DATA LINES –
◆ ◆ ◆ ◆

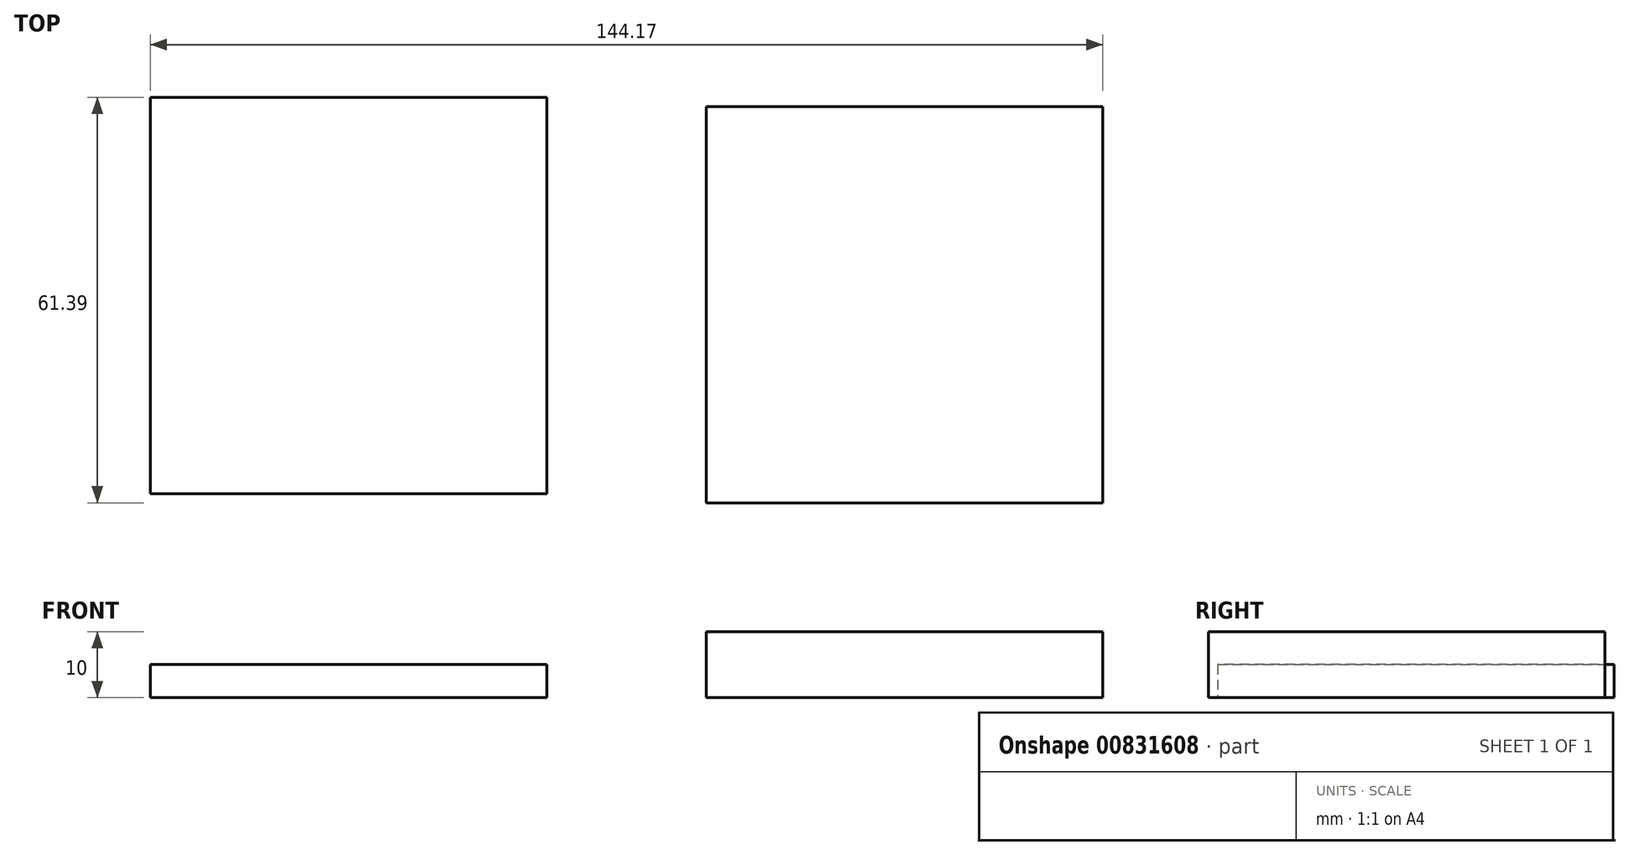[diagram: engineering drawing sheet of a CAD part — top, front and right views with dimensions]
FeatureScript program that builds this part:
annotation { "Feature Type Name" : "Feature", "Feature Type Description" : "" }
export const myFeature = defineFeature(function(context is Context, id is Id, definition is map)
    precondition{}
    {
        {
            var Q0;
            Q0=qCreatedBy(makeId("Top.planeOp"),FACE);
            var sketch = newSketch(context, id + "F0", { "sketchPlane" : qUnion([Q0])});
            skLineSegment(sketch, "E0", {"start": v(-77.64, 73.68) * mm, "end": v(-77.64, 13.68) * mm});
            skLineSegment(sketch, "E1", {"start": v(-77.64, 13.68) * mm, "end": v(-17.64, 13.68) * mm});
            skLineSegment(sketch, "E2", {"start": v(-17.64, 13.68) * mm, "end": v(-17.64, 73.68) * mm});
            skLineSegment(sketch, "E3", {"start": v(-17.64, 73.68) * mm, "end": v(-77.64, 73.68) * mm});
            skSolve(sketch);
        }
        {
            var Q0;
            Q0=makeQuery(id+"F0.imprint","IMPRINT",FACE,{"disambiguationData":[TD([[makeQuery(id+"F0.imprint","IMPRINT",EDGE,{"derivedFrom":sQuery(id+"F0.wireOp",EDGE,"E0")}),1.0]])]});
            extrude(context, id + "F1", {"entities" : qUnion([Q0]), "depth" : 5 * mm, "offsetDistance" : 25.4 * mm});
        }
        {
            var Q0;
            Q0=qCreatedBy(makeId("Top.planeOp"),FACE);
            var sketch = newSketch(context, id + "F2", { "sketchPlane" : qUnion([Q0])});
            skLineSegment(sketch, "E4", {"start": v(66.53, 12.3) * mm, "end": v(6.53, 12.3) * mm});
            skLineSegment(sketch, "E5", {"start": v(6.53, 72.3) * mm, "end": v(6.53, 12.3) * mm});
            skLineSegment(sketch, "E6", {"start": v(66.53, 12.3) * mm, "end": v(66.53, 72.3) * mm});
            skLineSegment(sketch, "E7", {"start": v(66.53, 72.3) * mm, "end": v(6.53, 72.3) * mm});
            skSolve(sketch);
        }
        {
            var Q0;
            Q0=makeQuery(id+"F2.imprint","IMPRINT",FACE,{"disambiguationData":[TD([[makeQuery(id+"F2.imprint","IMPRINT",EDGE,{"derivedFrom":sQuery(id+"F2.wireOp",EDGE,"E4")}),-1.0]])]});
            extrude(context, id + "F3", {"entities" : qUnion([Q0]), "depth" : 10 * mm, "offsetDistance" : 25 * mm});
        }
    });
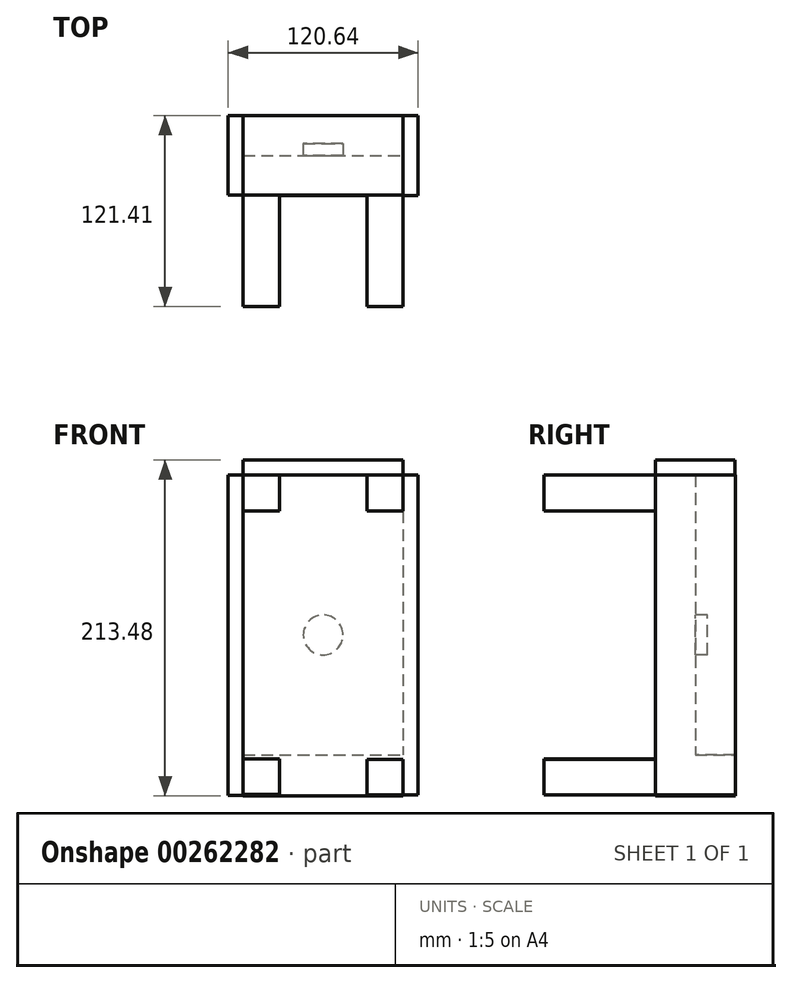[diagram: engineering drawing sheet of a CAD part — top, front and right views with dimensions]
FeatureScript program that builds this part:
annotation { "Feature Type Name" : "Feature", "Feature Type Description" : "" }
export const myFeature = defineFeature(function(context is Context, id is Id, definition is map)
    precondition{}
    {
        {
            var Q0;
            Q0=qCreatedBy(makeId("Front.planeOp"),FACE);
            var sketch = newSketch(context, id + "F0", { "sketchPlane" : qUnion([Q0])});
            skLineSegment(sketch, "E0.bottom", {"start": v(-50.8, 101.6) * mm, "end": v(50.8, 101.6) * mm});
            skLineSegment(sketch, "E0.top", {"start": v(-50.8, -101.6) * mm, "end": v(50.8, -101.6) * mm});
            skLineSegment(sketch, "E0.left", {"start": v(-50.8, 101.6) * mm, "end": v(-50.8, -101.6) * mm});
            skLineSegment(sketch, "E0.right", {"start": v(50.8, 101.6) * mm, "end": v(50.8, -101.6) * mm});
            skPoint(sketch, "E0.middle", {"position": v(0, 0) * mm});
            skSolve(sketch);
        }
        {
            var Q0;
            Q0 = qSketchRegion(id + "F0", true);
            extrude(context, id + "F1", {"entities" : qUnion([Q0]), "depth" : 25.4 * mm});
        }
        {
            var Q0;
            Q0=makeQuery(id+"F1.opExtrude","CAP_FACE",FACE,{"disambiguationData":[OSD([sQuery(id+"F0.wireOp",EDGE,"E0.bottom"),sQuery(id+"F0.wireOp",EDGE,"E0.top"),sQuery(id+"F0.wireOp",EDGE,"E0.left"),sQuery(id+"F0.wireOp",EDGE,"E0.right")])],"isStart":false});
            var sketch = newSketch(context, id + "F2", { "sketchPlane" : qUnion([Q0])});
            skPoint(sketch, "E1.middle", {"position": v(0, 54.08) * mm});
            skPoint(sketch, "E2.right.start.orphan", {"position": v(-17.2, 66.12) * mm});
            skPoint(sketch, "E3.bottom.start.orphan", {"position": v(17.2, 66.12) * mm});
            skPoint(sketch, "E3.right.start.orphan", {"position": v(41.3, 66.12) * mm});
            skLineSegment(sketch, "E4.bottom", {"start": v(50.8, 101.6) * mm, "end": v(27.86, 101.6) * mm});
            skLineSegment(sketch, "E4.top", {"start": v(50.8, 78.82) * mm, "end": v(27.86, 78.82) * mm});
            skLineSegment(sketch, "E4.left", {"start": v(50.8, 101.6) * mm, "end": v(50.8, 78.82) * mm});
            skLineSegment(sketch, "E4.right", {"start": v(27.86, 101.6) * mm, "end": v(27.86, 78.82) * mm});
            skPoint(sketch, "E4.middle", {"position": v(39.33, 90.21) * mm});
            skLineSegment(sketch, "E5.left", {"start": v(-35.15, 90.21) * mm, "end": v(-35.15, 90.21) * mm});
            skLineSegment(sketch, "E5.right", {"start": v(113.8, 90.21) * mm, "end": v(113.8, 90.21) * mm});
            skLineSegment(sketch, "E6.bottom", {"start": v(-50.8, 101.6) * mm, "end": v(-27.86, 101.6) * mm});
            skLineSegment(sketch, "E6.left", {"start": v(-50.8, 101.6) * mm, "end": v(-50.8, 78.82) * mm});
            skLineSegment(sketch, "E6.right", {"start": v(-27.86, 101.6) * mm, "end": v(-27.86, 78.82) * mm});
            skPoint(sketch, "E6.middle", {"position": v(-39.33, 90.21) * mm});
            skLineSegment(sketch, "E7.bottom", {"start": v(-39.33, -89.96) * mm, "end": v(-39.33, -89.96) * mm});
            skLineSegment(sketch, "E7.top", {"start": v(-39.33, -94.87) * mm, "end": v(-39.33, -94.87) * mm});
            skLineSegment(sketch, "E7.left", {"start": v(-39.33, -92.41) * mm, "end": v(-39.33, -94.87) * mm});
            skLineSegment(sketch, "E7.right", {"start": v(-39.33, -92.41) * mm, "end": v(-39.33, -94.87) * mm});
            skPoint(sketch, "E7.middle", {"position": v(-39.33, -92.41) * mm});
            skLineSegment(sketch, "E8.bottom", {"start": v(-50.8, -78.64) * mm, "end": v(-27.86, -78.64) * mm});
            skLineSegment(sketch, "E8.top", {"start": v(-50.8, -101.27) * mm, "end": v(-27.86, -101.27) * mm});
            skLineSegment(sketch, "E8.left", {"start": v(-50.8, -78.64) * mm, "end": v(-50.8, -101.27) * mm});
            skLineSegment(sketch, "E8.right", {"start": v(-27.86, -78.64) * mm, "end": v(-27.86, -101.27) * mm});
            skPoint(sketch, "E8.middle", {"position": v(-39.33, -89.96) * mm});
            skLineSegment(sketch, "E9.left", {"start": v(39.33, -92.41) * mm, "end": v(39.33, -92.41) * mm});
            skLineSegment(sketch, "E9.right", {"start": v(-118, -92.41) * mm, "end": v(-118, -92.41) * mm});
            skLineSegment(sketch, "E10.bottom", {"start": v(50.8, -78.89) * mm, "end": v(27.86, -78.89) * mm});
            skLineSegment(sketch, "E10.top", {"start": v(50.8, -101.52) * mm, "end": v(27.86, -101.52) * mm});
            skLineSegment(sketch, "E10.left", {"start": v(50.8, -78.89) * mm, "end": v(50.8, -101.52) * mm});
            skLineSegment(sketch, "E10.right", {"start": v(27.86, -78.89) * mm, "end": v(27.86, -101.52) * mm});
            skPoint(sketch, "E10.middle", {"position": v(39.33, -90.2) * mm});
            skLineSegment(sketch, "E11", {"start": v(-50.8, 78.82) * mm, "end": v(-27.86, 78.82) * mm});
            skSolve(sketch);
        }
        {
            var Q0;
            Q0 = qSketchRegion(id + "F2", true);
            extrude(context, id + "F3", {"entities" : qUnion([Q0]), "operationType" : NewBodyOperationType.ADD, "depth" : 70.61 * mm});
        }
        {
            var Q0;
            Q0=makeQuery(id+"F1.opExtrude","SWEPT_FACE",FACE,{"disambiguationData":[OSD([sQuery(id+"F0.wireOp",EDGE,"E0.right")])]});
            var sketch = newSketch(context, id + "F4", { "sketchPlane" : qUnion([Q0])});
            skLineSegment(sketch, "E12.bottom", {"start": v(-25.4, 101.6) * mm, "end": v(25.4, 101.6) * mm});
            skLineSegment(sketch, "E12.top", {"start": v(-25.4, -101.6) * mm, "end": v(25.4, -101.6) * mm});
            skLineSegment(sketch, "E12.left", {"start": v(-25.4, 101.6) * mm, "end": v(-25.4, -101.6) * mm});
            skLineSegment(sketch, "E12.right", {"start": v(25.4, 101.6) * mm, "end": v(25.4, -101.6) * mm});
            skPoint(sketch, "E12.middle", {"position": v(0, 0) * mm});
            skSolve(sketch);
        }
        {
            var Q0;
            Q0 = qSketchRegion(id + "F4", true);
            extrude(context, id + "F5", {"entities" : qUnion([Q0]), "operationType" : NewBodyOperationType.ADD, "depth" : 9.52 * mm});
        }
        {
            var Q0;
            Q0=makeQuery(id+"F5.boolean.opBoolean","MERGE",FACE,{"derivedFrom":[makeQuery(id+"F1.opExtrude","SWEPT_FACE",FACE,{"disambiguationData":[OSD([sQuery(id+"F0.wireOp",EDGE,"E0.bottom")])]}),makeQuery(id+"F5.opExtrude","SWEPT_FACE",FACE,{"disambiguationData":[OSD([sQuery(id+"F4.wireOp",EDGE,"E12.bottom")])]})]});
            var sketch = newSketch(context, id + "F6", { "sketchPlane" : qUnion([Q0])});
            skLineSegment(sketch, "E13.bottom", {"start": v(-50.83, 25.3) * mm, "end": v(50.83, 25.3) * mm});
            skLineSegment(sketch, "E13.top", {"start": v(-50.83, -25.3) * mm, "end": v(50.83, -25.3) * mm});
            skLineSegment(sketch, "E13.left", {"start": v(-50.83, 25.3) * mm, "end": v(-50.83, -25.3) * mm});
            skLineSegment(sketch, "E13.right", {"start": v(50.83, 25.3) * mm, "end": v(50.83, -25.3) * mm});
            skPoint(sketch, "E13.middle", {"position": v(0, 0) * mm});
            skSolve(sketch);
        }
        {
            var Q0;
            Q0 = qSketchRegion(id + "F6", true);
            extrude(context, id + "F7", {"entities" : qUnion([Q0]), "operationType" : NewBodyOperationType.ADD, "depth" : 9.52 * mm});
        }
        {
            var Q0;
            Q0=makeQuery(id+"F1.opExtrude","SWEPT_FACE",FACE,{"disambiguationData":[OSD([sQuery(id+"F0.wireOp",EDGE,"E0.left")])]});
            var sketch = newSketch(context, id + "F8", { "sketchPlane" : qUnion([Q0])});
            skLineSegment(sketch, "E14.bottom", {"start": v(-25.35, 101.78) * mm, "end": v(25.35, 101.78) * mm});
            skLineSegment(sketch, "E14.top", {"start": v(-25.35, -101.78) * mm, "end": v(25.35, -101.78) * mm});
            skLineSegment(sketch, "E14.left", {"start": v(-25.35, 101.78) * mm, "end": v(-25.35, -101.78) * mm});
            skLineSegment(sketch, "E14.right", {"start": v(25.35, 101.78) * mm, "end": v(25.35, -101.78) * mm});
            skPoint(sketch, "E14.middle", {"position": v(0, 0) * mm});
            skSolve(sketch);
        }
        {
            var Q0;
            Q0 = qSketchRegion(id + "F8", true);
            extrude(context, id + "F9", {"entities" : qUnion([Q0]), "operationType" : NewBodyOperationType.ADD, "depth" : 9.52 * mm});
        }
        {
            var Q0;
            Q0=makeQuery(id+"F5.boolean.opBoolean","MERGE",FACE,{"derivedFrom":[makeQuery(id+"F1.opExtrude","SWEPT_FACE",FACE,{"disambiguationData":[OSD([sQuery(id+"F0.wireOp",EDGE,"E0.top")])]}),makeQuery(id+"F5.opExtrude","SWEPT_FACE",FACE,{"disambiguationData":[OSD([sQuery(id+"F4.wireOp",EDGE,"E12.top")])]})]});
            var sketch = newSketch(context, id + "F10", { "sketchPlane" : qUnion([Q0])});
            skLineSegment(sketch, "E15.bottom", {"start": v(50.8, -25.4) * mm, "end": v(-50.8, -25.4) * mm});
            skLineSegment(sketch, "E15.top", {"start": v(50.8, 25.4) * mm, "end": v(-50.8, 25.4) * mm});
            skLineSegment(sketch, "E15.left", {"start": v(50.8, -25.4) * mm, "end": v(50.8, 25.4) * mm});
            skLineSegment(sketch, "E15.right", {"start": v(-50.8, -25.4) * mm, "end": v(-50.8, 25.4) * mm});
            skPoint(sketch, "E15.middle", {"position": v(0, 0) * mm});
            skSolve(sketch);
        }
        {
            var Q0;
            Q0 = qSketchRegion(id + "F10", true);
            extrude(context, id + "F11", {"entities" : qUnion([Q0]), "operationType" : NewBodyOperationType.ADD, "depth" : 0.76 * mm, "hasSecondDirection" : true, "secondDirectionOppositeDirection" : true, "secondDirectionDepth" : 25.4 * mm});
        }
        {
            var Q0;
            Q0 = qSketchRegion(id + "F2", true);
            extrude(context, id + "F12", {"entities" : qUnion([Q0]), "operationType" : NewBodyOperationType.ADD, "depth" : 25.4 * mm});
        }
        {
            var Q0;
            Q0=makeQuery(id+"F11.boolean.opBoolean","MERGE",FACE,{"derivedFrom":[makeQuery(id+"F5.boolean.opBoolean","MERGE",FACE,{"derivedFrom":[makeQuery(id+"F1.opExtrude","CAP_FACE",FACE,{"disambiguationData":[OSD([sQuery(id+"F0.wireOp",EDGE,"E0.bottom"),sQuery(id+"F0.wireOp",EDGE,"E0.top"),sQuery(id+"F0.wireOp",EDGE,"E0.left"),sQuery(id+"F0.wireOp",EDGE,"E0.right")])],"isStart":false}),makeQuery(id+"F5.opExtrude","SWEPT_FACE",FACE,{"disambiguationData":[OSD([sQuery(id+"F4.wireOp",EDGE,"E12.left")])]})]}),makeQuery(id+"F11.opExtrude","SWEPT_FACE",FACE,{"disambiguationData":[OSD([sQuery(id+"F10.wireOp",EDGE,"E15.top")])]})]});
            var sketch = newSketch(context, id + "F13", { "sketchPlane" : qUnion([Q0])});
            skCircle(sketch, "E16", {"center": v(0, 0) * mm, "radius": 12.66 * mm});
            skSolve(sketch);
        }
        {
            var Q0;
            Q0 = qSketchRegion(id + "F13", true);
            extrude(context, id + "F14", {"entities" : qUnion([Q0]), "operationType" : NewBodyOperationType.ADD, "oppositeDirection" : true, "depth" : 33.02 * mm});
        }
    });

◆ ◆ ◆ ◆

GOAL – Count the lines in the data that contain the string "middle", matching case exactly, and reply with the number alone.

EXPECTED OUTPUT – 11